Count the lines below that contain the string "para" and reply with only that number.

=== INFORMATION SHOWN ===

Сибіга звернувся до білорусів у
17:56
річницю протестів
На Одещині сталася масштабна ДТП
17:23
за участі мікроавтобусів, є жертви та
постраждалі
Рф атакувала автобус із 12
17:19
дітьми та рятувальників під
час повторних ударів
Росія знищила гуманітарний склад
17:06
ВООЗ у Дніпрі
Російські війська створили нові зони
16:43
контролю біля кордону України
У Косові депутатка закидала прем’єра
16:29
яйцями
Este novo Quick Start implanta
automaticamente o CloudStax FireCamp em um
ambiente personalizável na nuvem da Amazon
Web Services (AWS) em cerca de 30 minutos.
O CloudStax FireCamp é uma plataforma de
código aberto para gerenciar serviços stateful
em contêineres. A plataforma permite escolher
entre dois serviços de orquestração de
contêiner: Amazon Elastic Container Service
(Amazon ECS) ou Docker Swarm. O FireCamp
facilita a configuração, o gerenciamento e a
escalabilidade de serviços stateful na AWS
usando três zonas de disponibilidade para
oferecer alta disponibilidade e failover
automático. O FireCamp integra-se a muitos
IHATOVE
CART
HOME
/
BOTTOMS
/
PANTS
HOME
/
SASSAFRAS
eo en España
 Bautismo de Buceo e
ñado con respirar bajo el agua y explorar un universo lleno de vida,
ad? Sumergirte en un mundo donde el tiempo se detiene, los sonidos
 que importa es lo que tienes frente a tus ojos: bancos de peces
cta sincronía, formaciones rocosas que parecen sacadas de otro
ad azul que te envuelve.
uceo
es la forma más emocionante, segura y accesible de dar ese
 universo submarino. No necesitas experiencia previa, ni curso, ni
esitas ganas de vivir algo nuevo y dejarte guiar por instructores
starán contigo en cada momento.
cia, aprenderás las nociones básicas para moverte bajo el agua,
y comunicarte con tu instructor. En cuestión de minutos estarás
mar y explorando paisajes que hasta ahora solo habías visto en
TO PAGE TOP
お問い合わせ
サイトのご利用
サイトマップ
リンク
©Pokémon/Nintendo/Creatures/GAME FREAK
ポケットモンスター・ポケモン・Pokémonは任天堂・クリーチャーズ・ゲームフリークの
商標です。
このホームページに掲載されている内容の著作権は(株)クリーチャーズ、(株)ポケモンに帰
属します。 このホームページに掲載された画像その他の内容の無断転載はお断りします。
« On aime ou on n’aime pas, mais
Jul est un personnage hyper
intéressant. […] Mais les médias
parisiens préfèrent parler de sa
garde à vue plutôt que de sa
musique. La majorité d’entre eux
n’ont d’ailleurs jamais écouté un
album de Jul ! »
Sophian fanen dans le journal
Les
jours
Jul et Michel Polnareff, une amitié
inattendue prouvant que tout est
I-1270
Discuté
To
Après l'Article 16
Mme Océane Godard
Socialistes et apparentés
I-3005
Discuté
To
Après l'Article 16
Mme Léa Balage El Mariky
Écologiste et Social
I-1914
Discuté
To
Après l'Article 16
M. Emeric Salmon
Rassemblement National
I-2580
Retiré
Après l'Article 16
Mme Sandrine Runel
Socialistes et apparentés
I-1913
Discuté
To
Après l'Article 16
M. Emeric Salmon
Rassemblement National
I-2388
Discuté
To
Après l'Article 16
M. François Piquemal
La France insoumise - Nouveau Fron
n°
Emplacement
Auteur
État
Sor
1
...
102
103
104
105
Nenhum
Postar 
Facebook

===

TASK OUTPUT: 3